Before humans start living in space on a regular basis, there's a lot of basic science and political agendas that need to advance. We talked to scientists and experts about the fundamental things they think we should do right now, if we want to have a space colony in the next 100 years.

Interstellar Mayflower, art by Stephan Martiniere

NASA astronomer Amy Mainzer, who studies Near Earth Objects at JPL, says our number one priority has to be here on our home planet.
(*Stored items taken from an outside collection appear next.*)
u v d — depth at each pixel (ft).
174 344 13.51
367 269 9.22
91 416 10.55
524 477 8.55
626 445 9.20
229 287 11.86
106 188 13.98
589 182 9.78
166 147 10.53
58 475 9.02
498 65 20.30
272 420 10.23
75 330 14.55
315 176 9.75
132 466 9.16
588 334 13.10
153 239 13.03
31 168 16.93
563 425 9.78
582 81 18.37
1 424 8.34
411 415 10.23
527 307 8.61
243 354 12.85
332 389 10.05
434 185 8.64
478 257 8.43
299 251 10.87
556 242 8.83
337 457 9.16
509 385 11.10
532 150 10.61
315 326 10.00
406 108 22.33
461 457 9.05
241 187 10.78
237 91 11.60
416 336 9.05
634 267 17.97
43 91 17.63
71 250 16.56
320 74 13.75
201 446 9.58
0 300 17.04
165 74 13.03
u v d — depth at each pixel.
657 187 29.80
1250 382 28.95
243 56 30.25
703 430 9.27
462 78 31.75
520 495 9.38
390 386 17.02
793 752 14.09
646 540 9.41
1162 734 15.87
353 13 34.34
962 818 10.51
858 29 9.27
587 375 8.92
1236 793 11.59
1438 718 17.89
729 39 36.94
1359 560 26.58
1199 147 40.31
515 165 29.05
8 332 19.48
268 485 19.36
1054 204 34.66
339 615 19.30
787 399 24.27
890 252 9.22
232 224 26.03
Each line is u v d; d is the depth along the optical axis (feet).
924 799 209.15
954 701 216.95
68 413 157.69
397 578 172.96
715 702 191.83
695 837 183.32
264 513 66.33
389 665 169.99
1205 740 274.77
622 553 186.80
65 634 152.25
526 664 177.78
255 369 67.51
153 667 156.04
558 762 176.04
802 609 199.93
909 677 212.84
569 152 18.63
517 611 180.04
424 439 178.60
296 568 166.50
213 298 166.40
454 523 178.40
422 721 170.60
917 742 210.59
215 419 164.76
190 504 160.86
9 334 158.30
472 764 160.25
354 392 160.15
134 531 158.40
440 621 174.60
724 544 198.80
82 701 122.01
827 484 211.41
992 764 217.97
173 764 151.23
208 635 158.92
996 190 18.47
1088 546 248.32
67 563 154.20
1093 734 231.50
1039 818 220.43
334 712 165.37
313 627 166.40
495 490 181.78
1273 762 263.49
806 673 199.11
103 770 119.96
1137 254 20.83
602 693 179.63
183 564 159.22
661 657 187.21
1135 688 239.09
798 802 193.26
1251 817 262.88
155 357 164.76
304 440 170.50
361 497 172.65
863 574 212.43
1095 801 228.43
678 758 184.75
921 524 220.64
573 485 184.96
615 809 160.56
She told io9 that it's a pretty inhospitable universe out there, so our space colonies will probably never replace home:

From my perspective, the most important thing we can do to be prepared for any activity far in the future is try not to wipe out life here. Indiscriminate environmental destruction and the practice of rendering entire species extinct cannot continue if we want to have a long-term future either in space or on Earth. As an astronomer, I spend a lot of time thinking about other places than Earth, and they are not particularly hospitable. It's pretty clear that the vast majority of humanity will stay here. Therefore, I'd say that the defining challenge of the next hundred years is to come to grips with creating a sustainable future here, as a minimum precursor to building a sustainable future anywhere else.

Ariel Waldman is a committee member of the National Academy of Sciences' Committee on Human Spaceflight, and she told us about that group's latest thinking on how we'd develop a human colony on Mars in the next century. The group recently presented a hefty plan for human space missions to the U.S. government, and Waldman told us that the upshot is that we absolutely need to change NASA's direction now if we want a space colony in the twenty-first century.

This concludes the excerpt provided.